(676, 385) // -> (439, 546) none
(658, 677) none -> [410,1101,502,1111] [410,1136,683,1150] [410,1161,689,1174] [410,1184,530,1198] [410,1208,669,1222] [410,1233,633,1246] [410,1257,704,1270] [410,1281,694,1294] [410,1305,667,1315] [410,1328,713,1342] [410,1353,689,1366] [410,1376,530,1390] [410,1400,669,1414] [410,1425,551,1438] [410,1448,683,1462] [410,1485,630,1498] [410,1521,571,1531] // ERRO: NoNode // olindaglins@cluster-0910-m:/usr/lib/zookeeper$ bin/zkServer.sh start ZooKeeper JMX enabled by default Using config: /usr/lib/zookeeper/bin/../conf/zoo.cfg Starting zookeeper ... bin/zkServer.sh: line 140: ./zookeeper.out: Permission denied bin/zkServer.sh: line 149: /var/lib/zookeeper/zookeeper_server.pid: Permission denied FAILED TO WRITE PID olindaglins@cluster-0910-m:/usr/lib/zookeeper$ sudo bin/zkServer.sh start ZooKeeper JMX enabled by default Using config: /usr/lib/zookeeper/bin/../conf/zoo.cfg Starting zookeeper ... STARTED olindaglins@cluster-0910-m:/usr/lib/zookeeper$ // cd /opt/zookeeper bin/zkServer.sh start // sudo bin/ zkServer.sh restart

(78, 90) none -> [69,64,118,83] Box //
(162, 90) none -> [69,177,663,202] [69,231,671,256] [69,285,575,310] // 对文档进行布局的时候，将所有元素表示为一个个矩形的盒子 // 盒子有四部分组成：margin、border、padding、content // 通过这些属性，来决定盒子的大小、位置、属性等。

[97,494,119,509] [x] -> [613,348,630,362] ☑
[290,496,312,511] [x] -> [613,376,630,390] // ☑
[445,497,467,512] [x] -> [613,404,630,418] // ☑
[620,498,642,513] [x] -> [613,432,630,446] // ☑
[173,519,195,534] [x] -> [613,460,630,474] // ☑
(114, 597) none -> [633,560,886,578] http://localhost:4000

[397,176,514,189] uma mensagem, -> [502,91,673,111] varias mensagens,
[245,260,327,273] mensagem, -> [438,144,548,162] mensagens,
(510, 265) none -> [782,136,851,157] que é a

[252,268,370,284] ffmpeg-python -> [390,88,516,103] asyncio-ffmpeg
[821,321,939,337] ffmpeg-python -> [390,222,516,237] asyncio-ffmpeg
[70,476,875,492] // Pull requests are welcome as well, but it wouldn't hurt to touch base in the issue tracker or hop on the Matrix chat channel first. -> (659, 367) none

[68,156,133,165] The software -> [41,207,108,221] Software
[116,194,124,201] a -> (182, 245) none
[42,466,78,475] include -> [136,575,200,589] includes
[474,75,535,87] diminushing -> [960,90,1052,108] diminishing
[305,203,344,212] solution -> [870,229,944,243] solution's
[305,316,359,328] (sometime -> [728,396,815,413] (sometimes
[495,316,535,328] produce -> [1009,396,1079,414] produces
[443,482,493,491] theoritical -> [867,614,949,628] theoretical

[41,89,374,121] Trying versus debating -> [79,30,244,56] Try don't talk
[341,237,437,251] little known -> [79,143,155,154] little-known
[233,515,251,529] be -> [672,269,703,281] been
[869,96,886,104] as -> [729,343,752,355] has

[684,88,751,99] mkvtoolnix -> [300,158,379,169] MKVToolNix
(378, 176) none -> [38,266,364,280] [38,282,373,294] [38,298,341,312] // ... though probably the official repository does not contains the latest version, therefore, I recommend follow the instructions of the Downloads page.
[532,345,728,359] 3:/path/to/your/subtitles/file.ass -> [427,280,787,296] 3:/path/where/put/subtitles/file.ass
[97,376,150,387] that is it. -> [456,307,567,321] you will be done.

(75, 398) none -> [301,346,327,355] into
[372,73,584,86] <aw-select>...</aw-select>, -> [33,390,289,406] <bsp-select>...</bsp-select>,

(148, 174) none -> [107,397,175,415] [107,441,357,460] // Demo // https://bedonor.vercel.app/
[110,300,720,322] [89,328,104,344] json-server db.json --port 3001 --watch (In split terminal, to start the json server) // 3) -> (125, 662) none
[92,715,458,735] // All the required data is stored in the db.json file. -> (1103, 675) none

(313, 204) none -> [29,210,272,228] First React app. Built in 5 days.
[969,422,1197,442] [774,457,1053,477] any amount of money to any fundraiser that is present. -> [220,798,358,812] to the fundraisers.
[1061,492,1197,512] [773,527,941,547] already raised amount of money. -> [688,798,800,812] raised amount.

.....

• [EXERCISE REQUIREMENTS] Find and copy each line of the data where "python" is present.

• [EXERCISE ANSWER]
[252,268,370,284] ffmpeg-python -> [390,88,516,103] asyncio-ffmpeg
[821,321,939,337] ffmpeg-python -> [390,222,516,237] asyncio-ffmpeg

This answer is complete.